Working with others frequently leads to revisions, sometimes multiple sets; other times, deadlines aren’t met because of extenuating circumstances. Andy Fish said that the worst that happens is when someone on a team is late and the deadline doesn’t shift. “Everyone always blames the artist,” he said, but sometimes people get sick or emergencies happen and the comic still has to be sent to retailers by a certain day.
Sevy said that he encourages new creators to learn how to strictly adhere to deadlines. “There’s a certain amount of professionalism that you have to excel at in scheduling, in time management, in respecting other people’s work,” he said. Sometimes, it can’t be helped, but he said, “You have to understand, you have to do a certain number of pages in a certain number of days and if I miss my deadlines, I’m not going to get another job.”
It’s not just deadlines that dictate a creative relationship, however; it’s also communicating what needs to be on the page and how, including layouts. Sevy said that he tends to give really detailed scripts to artists; Dastmalchian said that as he’s learning about writing scripts, he’s learning to trust his artist to know what he wants to communicate and how to best lay it out on the page.
“Getting as specific as possible [with scripts] is really helpful,” Andy said. He said he prefers to get descriptive visuals, which Sevy agreed with for the projects where he’s drawing for another writer.
Diving into comic books, for Dastmalchian, started with discovering comics at a young age. “That form of storytelling has just always spoken to me,” he said. “The interesting and fascinating thing about my journey is that I have 16 long boxes full of comics that my wife and I are constantly trying to [store].” He said he bought books on how to draw comics for years, but could never quite get there on his own.
Then, as an adult, he sought treatment for depression and addiction and started differentiating between fictional monsters and real monsters, which all generated story ideas for him. He said he initially envisioned Count Crowley as a TV series; when a mutual friend with Mike Richardson heard the idea and introduced Dastmalchian to the team at Dark Horse, it was the tipping point that pushed him to finally start learning how to write and then writing a comic.
On the subject of creators the panelists would love to work with, Andy said he’s already working with them — Veronica and Evan Dorkin. Veronica said that there are lots of creators she’s a fan of who she wouldn’t necessarily want to work with, because she’d be afraid of messing that up. Fitzpatrick called out Chris Samnee and Michael Walsh. Sevy said to work with Brian K. Vaughan, he would “twist every arm I have.”
“I would love to somehow be privy to the creative process of Emil Ferris,” Dastmalchian said, though he noted that she typically writes and draws her own stories.
“I get to work with people I never thought I would get to work with, like people I admired growing up,” Fitzpatrick said. “And I get to paint for a living!” She said that even though being a colorist sometimes gets stressful and her therapist has even suggested doing another job, she loves it too much.
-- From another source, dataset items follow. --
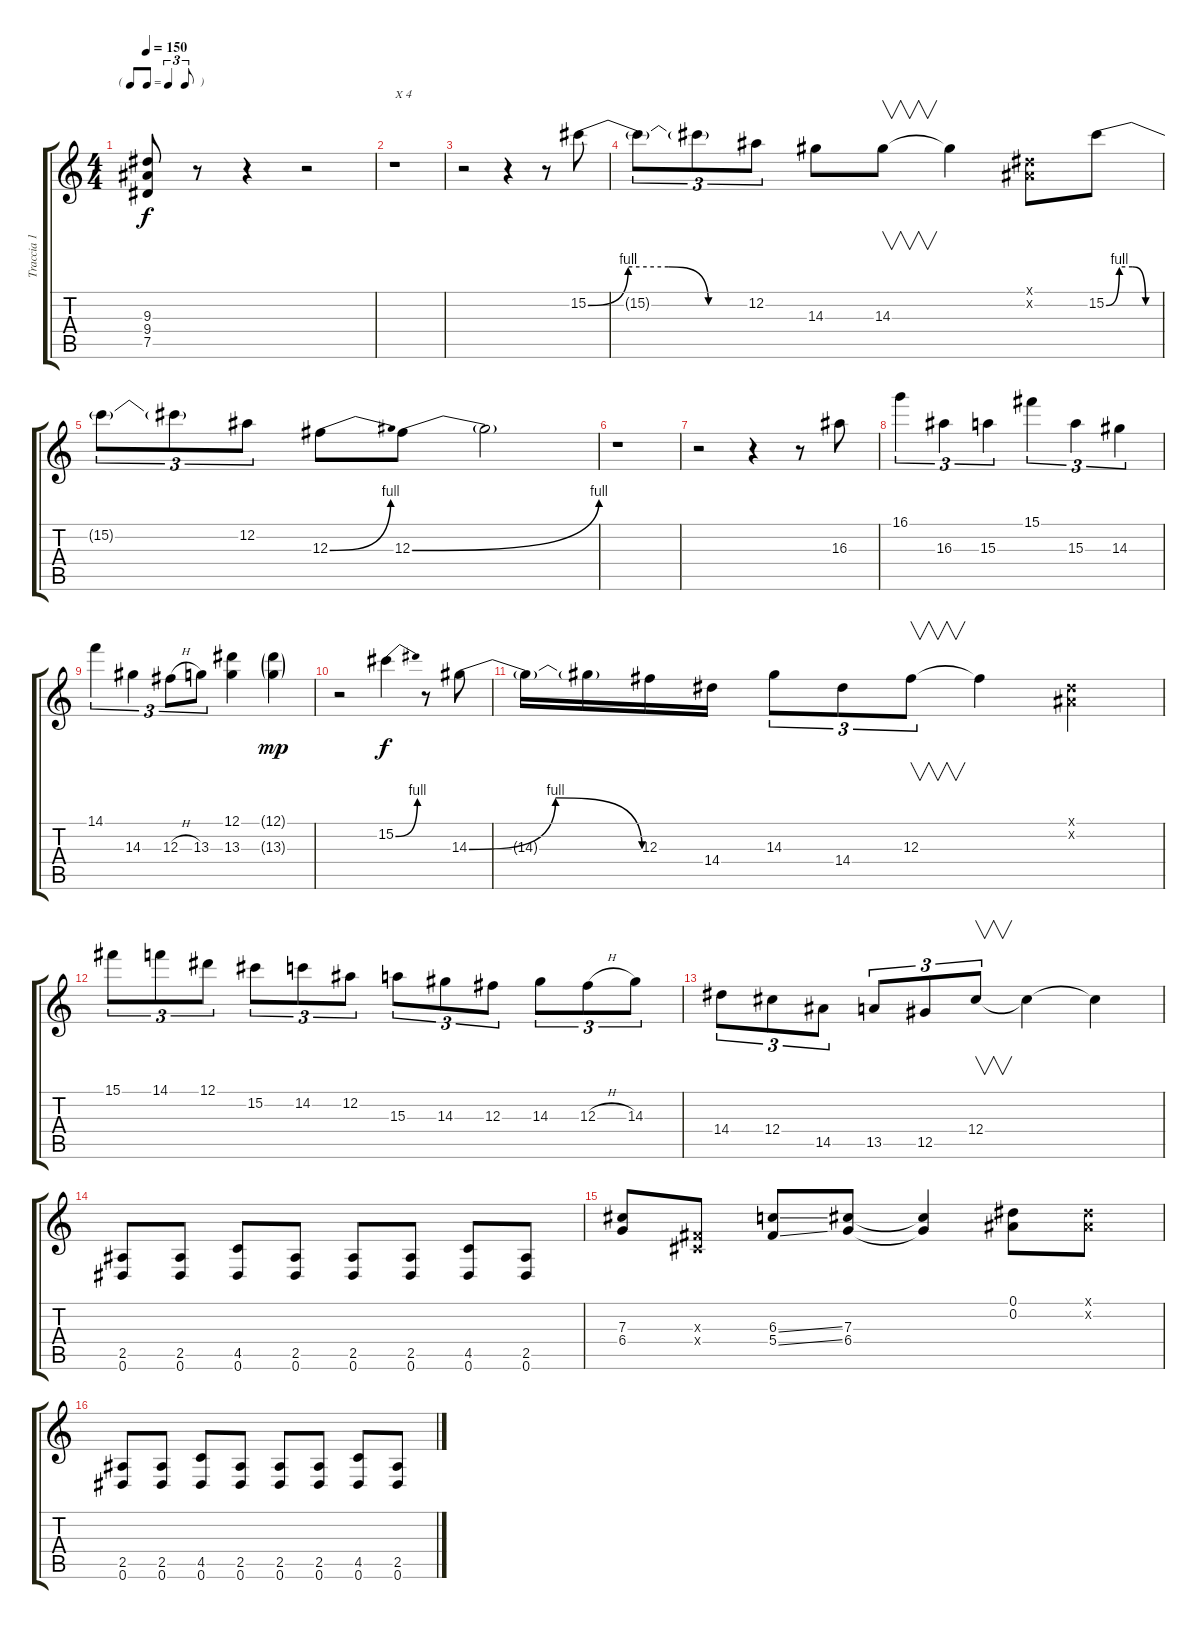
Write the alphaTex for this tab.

\track ("Traccia 1" "Traccia 1") {instrument distortionguitar}
\staff {score tabs}
\tuning (Eb4 Bb3 Gb3 Db3 Ab2 Eb2) {hide}
\ts (4 4)
\tf triplet8th
\tempo 150
\clef g2
\ks c
(9.3 9.4 7.5).8{dy f} r.8 r.4 r.2 |
r.1{txt "X 4"} |
r.2 r.4 r.8 15.2{be (custom 0 0 15 4 30 4 45 0 60 0)}.8 |
15.2{t}.8{tu (3 2)} 15.2{t}.8{tu (3 2)} 12.2.8{tu (3 2)} 14.3.8 14.3.8{v} 14.3{t}.4 (0.1{x} 0.2{x}).8 15.2{be (custom 0 0 15 4 30 4 45 0 60 0)}.8 |
15.2{t}.8{tu (3 2)} 15.2{t}.8{tu (3 2)} 12.2.8{tu (3 2)} 12.3{be (bend 0 0 60 4)}.8 12.3{be (bend 0 0 60 4)}.8 12.3{t}.2 |
r.1 |
r.2 r.4 r.8 16.3.8 |
16.1.4{tu (3 2)} 16.3.4{tu (3 2)} 15.3.4{tu (3 2)} 15.1.4{tu (3 2)} 15.3.4{tu (3 2)} 14.3.4{tu (3 2)} |
14.1.4{tu (3 2)} 14.3.4{tu (3 2)} 12.3{h}.8{tu (3 2)} 13.3.8{tu (3 2)} (12.1 13.3).4 (12.1{g} 13.3{g}).4{dy mp} |
r.2 15.2{be (bend 0 0 60 4)}.4{dy f} r.8 14.3{be (bendrelease 0 0 30 4 45 4 60 0)}.8 |
14.3{t}.16 14.3{t}.16 12.3.16 14.4.16 14.3.8{tu (3 2)} 14.4.8{tu (3 2)} 12.3.8{v tu (3 2)} 12.3{t}.4 (0.1{x} 0.2{x}).4 |
15.1.8{tu (3 2)} 14.1.8{tu (3 2)} 12.1.8{tu (3 2)} 15.2.8{tu (3 2)} 14.2.8{tu (3 2)} 12.2.8{tu (3 2)} 15.3.8{tu (3 2)} 14.3.8{tu (3 2)} 12.3.8{tu (3 2)} 14.3.8{tu (3 2)} 12.3{h}.8{tu (3 2)} 14.3.8{tu (3 2)} |
14.4.8{tu (3 2)} 12.4.8{tu (3 2)} 14.5.8{tu (3 2)} 13.5.8{tu (3 2)} 12.5.8{tu (3 2)} 12.4.8{v tu (3 2)} 12.4{t}.4 12.4{t}.4 |
(2.5 0.6).8 (2.5 0.6).8 (4.5 0.6).8 (2.5 0.6).8 (2.5 0.6).8 (2.5 0.6).8 (4.5 0.6).8 (2.5 0.6).8 |
(7.3 6.4).8 (0.3{x} 0.4{x}).8 (6.3{ss} 5.4{ss}).8 (7.3 6.4).8 (7.3{t} 6.4{t}).4 (0.1 0.2).8 (0.1{x} 0.2{x}).8 |
(2.5 0.6).8 (2.5 0.6).8 (4.5 0.6).8 (2.5 0.6).8 (2.5 0.6).8 (2.5 0.6).8 (4.5 0.6).8 (2.5 0.6).8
To wrap up “Peeling Back the Layers,” the panelists answered audience questions, including how to go about presenting portfolios at conventions and networking with other creators. Fitzpatrick said she reached out to creators frequently online to ask if she could try coloring their inked pages, which helped her make connections and establish a baseline for her portfolio where creators could literally see how her colors would look with their work.
Andy Fish also encouraged audiences to keep pushing, even if the rejection letters pile up — he said he received at least 400 before he finally got a project picked up.